** Questões propostas **
[1] Transcreva, do texto sobre a arte de viver, o trecho que vai de "Há alguém que" até "não devíamos perder....".
[2] Prossiga o texto sobre a arte de viver a partir do ponto em que ele termina.

Saber viver é uma arte.

“Arte de viver”

Com deuses dou-me bem
Não convém hostilizá-los
E com demónios também
Nunca foi bom ignorá-los

Usando esta minha política
Os lucros foram estupendos
E com esta relação prática
Tenho extraído dividendos

Somos mestres da influência
Saber viver não é uma ciência
Até ao céu subimos de balão

Para aos anjos limpar as asas
Pr’a manter quentes as brasas
Ao inferno fornecemos carvão.

 

Anónimo

 

Há alguém que me deixa estes poemas no O que é o jantar, todos os dias, às vezes mais que um, raramente tem a ver com o tema do post, muitas vezes tem a ver com algo que ocorreu no país durante o dia, ou com a crise, o FMI, os partidos. Comecei por achar estranho, por me irritar, depois decidi simplesmente aceitar, admiro a capacidade desta pessoa de criar versos, talvez porque já houve uma época na minha vida em que tinha essa facilidade, ... há habilidades que não devíamos perder....

** Extrato de dados **
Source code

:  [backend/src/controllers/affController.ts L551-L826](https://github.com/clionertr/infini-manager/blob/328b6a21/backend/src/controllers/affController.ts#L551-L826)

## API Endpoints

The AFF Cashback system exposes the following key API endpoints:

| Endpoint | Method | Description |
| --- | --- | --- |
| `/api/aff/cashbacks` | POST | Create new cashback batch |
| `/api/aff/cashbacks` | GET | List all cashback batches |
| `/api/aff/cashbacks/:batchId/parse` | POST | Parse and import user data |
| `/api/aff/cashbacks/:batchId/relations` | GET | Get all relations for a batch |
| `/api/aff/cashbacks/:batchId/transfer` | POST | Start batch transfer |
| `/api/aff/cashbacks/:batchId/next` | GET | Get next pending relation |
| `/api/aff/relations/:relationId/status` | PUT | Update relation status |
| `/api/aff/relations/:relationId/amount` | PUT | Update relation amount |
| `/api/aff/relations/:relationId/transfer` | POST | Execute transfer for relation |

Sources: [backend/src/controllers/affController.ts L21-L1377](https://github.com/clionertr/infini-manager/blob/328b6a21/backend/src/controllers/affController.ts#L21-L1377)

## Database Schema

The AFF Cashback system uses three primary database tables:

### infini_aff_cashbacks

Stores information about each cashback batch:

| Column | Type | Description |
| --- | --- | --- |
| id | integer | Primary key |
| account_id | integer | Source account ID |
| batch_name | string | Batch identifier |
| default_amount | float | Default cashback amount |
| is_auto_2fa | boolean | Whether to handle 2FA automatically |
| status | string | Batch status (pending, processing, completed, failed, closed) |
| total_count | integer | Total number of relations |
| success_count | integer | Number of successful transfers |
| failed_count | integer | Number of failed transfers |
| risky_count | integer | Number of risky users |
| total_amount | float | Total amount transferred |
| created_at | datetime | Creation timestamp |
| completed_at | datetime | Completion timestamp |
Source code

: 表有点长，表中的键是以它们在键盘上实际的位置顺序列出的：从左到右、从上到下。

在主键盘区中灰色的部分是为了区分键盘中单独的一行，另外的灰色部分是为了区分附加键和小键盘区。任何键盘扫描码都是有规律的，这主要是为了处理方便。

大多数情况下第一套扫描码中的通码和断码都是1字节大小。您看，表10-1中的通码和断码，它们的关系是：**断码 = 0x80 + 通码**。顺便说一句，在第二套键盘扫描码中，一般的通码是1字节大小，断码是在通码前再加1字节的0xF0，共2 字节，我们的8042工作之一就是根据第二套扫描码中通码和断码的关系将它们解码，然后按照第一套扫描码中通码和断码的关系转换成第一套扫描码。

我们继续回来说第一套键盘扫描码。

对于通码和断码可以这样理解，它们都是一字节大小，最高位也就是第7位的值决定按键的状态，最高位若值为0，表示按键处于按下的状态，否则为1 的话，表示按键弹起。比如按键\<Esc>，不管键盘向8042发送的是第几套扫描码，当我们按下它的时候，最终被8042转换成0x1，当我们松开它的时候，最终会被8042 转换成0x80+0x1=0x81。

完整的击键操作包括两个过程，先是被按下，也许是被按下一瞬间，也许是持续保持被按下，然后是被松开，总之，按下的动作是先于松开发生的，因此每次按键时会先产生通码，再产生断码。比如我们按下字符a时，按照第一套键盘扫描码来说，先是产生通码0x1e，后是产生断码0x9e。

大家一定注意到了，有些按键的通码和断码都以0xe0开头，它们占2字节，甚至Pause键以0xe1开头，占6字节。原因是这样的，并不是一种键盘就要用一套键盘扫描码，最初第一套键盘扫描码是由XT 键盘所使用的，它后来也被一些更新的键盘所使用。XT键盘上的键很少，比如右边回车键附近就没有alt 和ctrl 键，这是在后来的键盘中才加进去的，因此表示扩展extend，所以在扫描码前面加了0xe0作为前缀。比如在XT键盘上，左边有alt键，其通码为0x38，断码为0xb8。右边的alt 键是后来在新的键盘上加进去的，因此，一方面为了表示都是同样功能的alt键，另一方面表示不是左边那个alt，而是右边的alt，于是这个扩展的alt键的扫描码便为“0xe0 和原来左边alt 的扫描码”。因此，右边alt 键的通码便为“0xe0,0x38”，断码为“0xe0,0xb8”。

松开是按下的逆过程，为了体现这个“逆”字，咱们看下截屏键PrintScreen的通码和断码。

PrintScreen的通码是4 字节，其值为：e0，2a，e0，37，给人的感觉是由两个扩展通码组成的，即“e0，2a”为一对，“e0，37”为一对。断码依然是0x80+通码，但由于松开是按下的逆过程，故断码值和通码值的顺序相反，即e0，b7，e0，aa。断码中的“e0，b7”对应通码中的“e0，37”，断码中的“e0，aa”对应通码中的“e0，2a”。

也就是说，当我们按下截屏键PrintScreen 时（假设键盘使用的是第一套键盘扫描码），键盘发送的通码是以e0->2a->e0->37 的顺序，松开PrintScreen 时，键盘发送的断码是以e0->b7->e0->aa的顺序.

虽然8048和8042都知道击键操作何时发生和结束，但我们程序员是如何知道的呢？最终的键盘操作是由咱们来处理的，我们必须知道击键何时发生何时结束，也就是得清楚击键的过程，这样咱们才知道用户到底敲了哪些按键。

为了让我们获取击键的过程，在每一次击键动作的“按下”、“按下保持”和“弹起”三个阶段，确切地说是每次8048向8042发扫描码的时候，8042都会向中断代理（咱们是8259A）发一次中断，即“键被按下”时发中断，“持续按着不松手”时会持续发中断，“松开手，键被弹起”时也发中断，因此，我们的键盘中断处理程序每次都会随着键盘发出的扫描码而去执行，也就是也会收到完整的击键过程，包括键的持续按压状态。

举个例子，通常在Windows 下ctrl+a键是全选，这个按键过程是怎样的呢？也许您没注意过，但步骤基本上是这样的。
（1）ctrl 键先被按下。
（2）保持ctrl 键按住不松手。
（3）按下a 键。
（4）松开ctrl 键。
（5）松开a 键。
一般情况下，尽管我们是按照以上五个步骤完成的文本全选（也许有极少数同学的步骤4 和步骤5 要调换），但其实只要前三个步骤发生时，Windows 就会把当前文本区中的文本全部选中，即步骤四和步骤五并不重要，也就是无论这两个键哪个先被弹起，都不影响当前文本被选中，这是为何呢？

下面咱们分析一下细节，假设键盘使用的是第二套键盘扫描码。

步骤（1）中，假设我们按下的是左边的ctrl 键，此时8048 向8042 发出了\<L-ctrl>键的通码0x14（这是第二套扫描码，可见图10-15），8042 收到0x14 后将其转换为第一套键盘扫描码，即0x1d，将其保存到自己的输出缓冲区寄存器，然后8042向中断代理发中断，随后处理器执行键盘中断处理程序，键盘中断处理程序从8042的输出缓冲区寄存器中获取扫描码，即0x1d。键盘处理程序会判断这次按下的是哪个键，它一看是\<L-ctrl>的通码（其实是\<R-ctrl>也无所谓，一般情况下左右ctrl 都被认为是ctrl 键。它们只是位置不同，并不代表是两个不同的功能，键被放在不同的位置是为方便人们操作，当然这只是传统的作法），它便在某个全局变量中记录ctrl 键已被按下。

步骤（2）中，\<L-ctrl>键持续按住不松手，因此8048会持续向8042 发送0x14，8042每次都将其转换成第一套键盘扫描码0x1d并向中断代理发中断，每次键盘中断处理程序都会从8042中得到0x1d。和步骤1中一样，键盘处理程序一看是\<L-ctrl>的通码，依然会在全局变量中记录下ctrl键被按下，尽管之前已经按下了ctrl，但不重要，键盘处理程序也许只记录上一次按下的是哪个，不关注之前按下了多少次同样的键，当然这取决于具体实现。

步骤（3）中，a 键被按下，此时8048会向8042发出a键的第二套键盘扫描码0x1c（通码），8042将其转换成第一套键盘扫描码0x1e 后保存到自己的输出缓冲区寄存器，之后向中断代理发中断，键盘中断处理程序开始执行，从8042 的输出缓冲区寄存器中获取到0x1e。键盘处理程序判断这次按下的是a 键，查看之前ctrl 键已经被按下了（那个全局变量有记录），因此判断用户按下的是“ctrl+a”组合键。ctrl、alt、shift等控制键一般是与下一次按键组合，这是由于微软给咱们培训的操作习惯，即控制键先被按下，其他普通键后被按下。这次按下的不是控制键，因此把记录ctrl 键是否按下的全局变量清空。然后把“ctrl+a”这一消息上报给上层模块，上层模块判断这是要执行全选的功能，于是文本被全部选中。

** Respostas por tarefa **
[1]
Há alguém que me deixa estes poemas no O que é o jantar, todos os dias, às vezes mais que um, raramente tem a ver com o tema do post, muitas vezes tem a ver com algo que ocorreu no país durante o dia, ou com a crise, o FMI, os partidos. Comecei por achar estranho, por me irritar, depois decidi simplesmente aceitar, admiro a capacidade desta pessoa de criar versos, talvez porque já houve uma época na minha vida em que tinha essa facilidade, ... há habilidades que não devíamos perder....

[2]
Gostei deste poema, de uma forma ou outra todos temos uma "arte de viver".... de uma forma ou outra todos nos deixamos levar por ela, pode-nos levar ao céu ou ao inferno... muitas vezes o céu de uns será o inferno de outros... a vida não é feita de linhas rectas nem de lugares comuns... e cada um traça os seus objectivos e escreve o seu destino ....  há quem viva e quem simplesmente se deixe levar.....

 

Imagino que cada um de nós escolheria uma imagem diferente para ilustrar estes versos, curiosamente o primeiro que pensei foi em algo com cores quentes... algo como o Inferno do Gerês.. no caminho parei nesta imagem de uma cascata com efeito de névoas.... as névoas da vida.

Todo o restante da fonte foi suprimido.